Available client options

| Key | Type | Default Value | Description | | ------------------------------ | ------------------ | -------------------------------------- | --------------------------------------------------------------------------------------------------------- | | api_key | string | Env variable for api_key_env_var key | Meraki API Key to authenticate requests. Can be explicitly specified or autodetected from environment | | api_key_env_var | string | "MERAKI_DASHBOARD_API_KEY" | Environment variable name to seach for API Key when api_key option is not provided | | base_url | string | "https://api.meraki.com" | Backend endpoint where requests will be sent to. Can be changed to point to the API Gateway or CloudFront | | base_path | string | "/api/v1" | API base path. Can be changed to confugure custom API Gateway or CloudFront routes | | user_agent | string | "Boundless/1.0 Boundless" | HTTP User Agent used for requests | | timeout | number | 60000 | HTTP timeout in milliseconds | | request_mode | "dispatch" \| "preview" \| "batch" | "dispatch" | Current request mode of a client. Learn more on that below | | retry_on_error | boolean | true | Tries to repeat the request on error if true. HTTP errors will not trigger this by default | | retry_on_statuses | number[] | [429, 503] | HTTP response statuses that should be considered as errors ans trigger a retry mechanism | | maximum_retries | number | 5 | Maximum amount of retries before the request rejection (when retry_on_error is true) | | proxy | string | null | Is not used now | | retry_on_rate_limit | boolean | false | Is not used now | | output_log | boolean | false | Is not used now | | print_to_console | boolean | false | Is not used now | | action_batch_retry_wait_time | number | 0 | Is not used now |

Request Modes

There are three available request modes: dispatch, preview, and batch.

The default mode is dispatch, which immediately dispatches requests to the Meraki endpoint (as any common API client does).

However, the client makes it possible to use the Meraki Action Batch feature by preparing and executing the batches once the work has been batched; the preview and batch modes control that process.

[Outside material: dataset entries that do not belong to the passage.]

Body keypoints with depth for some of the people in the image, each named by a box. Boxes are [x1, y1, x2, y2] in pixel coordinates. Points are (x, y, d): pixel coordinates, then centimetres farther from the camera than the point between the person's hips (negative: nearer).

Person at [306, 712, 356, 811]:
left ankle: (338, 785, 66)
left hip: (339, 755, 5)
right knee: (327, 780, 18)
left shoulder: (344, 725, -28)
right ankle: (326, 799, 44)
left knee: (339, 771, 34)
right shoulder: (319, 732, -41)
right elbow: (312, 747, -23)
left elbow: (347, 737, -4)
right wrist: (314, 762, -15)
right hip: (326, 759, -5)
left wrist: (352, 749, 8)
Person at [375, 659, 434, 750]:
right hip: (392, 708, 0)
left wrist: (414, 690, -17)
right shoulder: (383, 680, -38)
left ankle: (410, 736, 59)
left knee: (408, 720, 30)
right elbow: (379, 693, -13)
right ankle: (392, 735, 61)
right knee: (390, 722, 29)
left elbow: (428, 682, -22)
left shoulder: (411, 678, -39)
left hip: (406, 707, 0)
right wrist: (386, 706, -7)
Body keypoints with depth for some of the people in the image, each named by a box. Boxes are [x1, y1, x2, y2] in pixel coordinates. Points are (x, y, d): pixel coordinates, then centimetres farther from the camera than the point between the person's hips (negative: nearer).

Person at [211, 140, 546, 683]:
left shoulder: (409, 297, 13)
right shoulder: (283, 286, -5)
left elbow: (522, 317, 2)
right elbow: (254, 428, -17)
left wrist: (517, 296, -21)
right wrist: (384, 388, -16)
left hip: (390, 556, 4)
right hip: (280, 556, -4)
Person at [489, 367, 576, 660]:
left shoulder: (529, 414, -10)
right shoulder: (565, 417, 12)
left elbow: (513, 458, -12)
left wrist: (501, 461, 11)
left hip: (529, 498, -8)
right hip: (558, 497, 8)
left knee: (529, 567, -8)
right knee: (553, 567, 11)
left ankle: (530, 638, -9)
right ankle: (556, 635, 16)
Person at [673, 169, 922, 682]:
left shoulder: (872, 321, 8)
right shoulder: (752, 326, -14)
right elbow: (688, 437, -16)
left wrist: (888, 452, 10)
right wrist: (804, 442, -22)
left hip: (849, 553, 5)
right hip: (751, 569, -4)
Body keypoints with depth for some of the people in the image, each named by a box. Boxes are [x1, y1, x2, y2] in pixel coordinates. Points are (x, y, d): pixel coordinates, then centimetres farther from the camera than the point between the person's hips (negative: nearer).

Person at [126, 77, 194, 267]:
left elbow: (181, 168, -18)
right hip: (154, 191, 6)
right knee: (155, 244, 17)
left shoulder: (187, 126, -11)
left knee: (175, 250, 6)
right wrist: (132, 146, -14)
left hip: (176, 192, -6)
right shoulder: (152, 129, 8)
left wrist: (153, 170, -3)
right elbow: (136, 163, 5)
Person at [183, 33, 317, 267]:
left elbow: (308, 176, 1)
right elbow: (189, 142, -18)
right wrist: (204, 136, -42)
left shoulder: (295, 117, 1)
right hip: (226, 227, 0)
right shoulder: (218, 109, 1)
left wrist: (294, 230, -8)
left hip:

The preview mode does nothing but return the action body that can then be added to the batch actions array. This is useful to manage actions and batches or for debugging purposes.

The batch mode prepares and adds the action body to the current batch actions list.

The following methods can be used to change the request mode: client.set_request_mode(/* mode */), client.set_dispatch_mode(), client.set_preview_mode(), client.set_batch_mode().

Actions Batches, Types Safety

There is a limited amount of Meraki API methods that support Action Batches. All the GET methods are not supported by default, but the complete list can be found using import { batchable_actions } from '@boundlessdigital/meraki-sdk'.

TBD (not implemented yet)

API Spec and Resources

Besides the Client implementation, there are a raw API spec and a few pre-processed resources to help build request bodies, work with Action Batches, etc. It can be accessed by

import {
    spec,
    schemas,
    endpoints,
    operations,
    batchable_actions,
    unbatchable_actions,
    operations_builder,
} from '@boundlessdigital/meraki-sdk'

The available resources are:

  • spec - a complete raw OpenAPI Definition of the Meraki API
  • schemas - pre-processed OpenAPI Definition, a dictionary of all the data types used in the Meraki API
  • endpoints - pre-processed OpenAPI Definition, a complete list of HTTP endpoints with their definitions as an array
  • operations - pre-processed OpenAPI Definition to help find operation definition by its ID (operation ID is the dictionary key, operation body is the value)
  • batchable_actions - a dictionary of all the API operations that support Action Batches. OpenAPI Operation ID is the dictionary key here.
  • unbatchable_actions - a list of the API operations that are supposed to support Action Batches but actually do not (because of bad Meraki API design or other reasons)
  • operations_builder - a dictionary of available API resources (in a form they are presented in the Client autogenerated code), where each resource contains available operations over it (like read, create, update, delete etc.)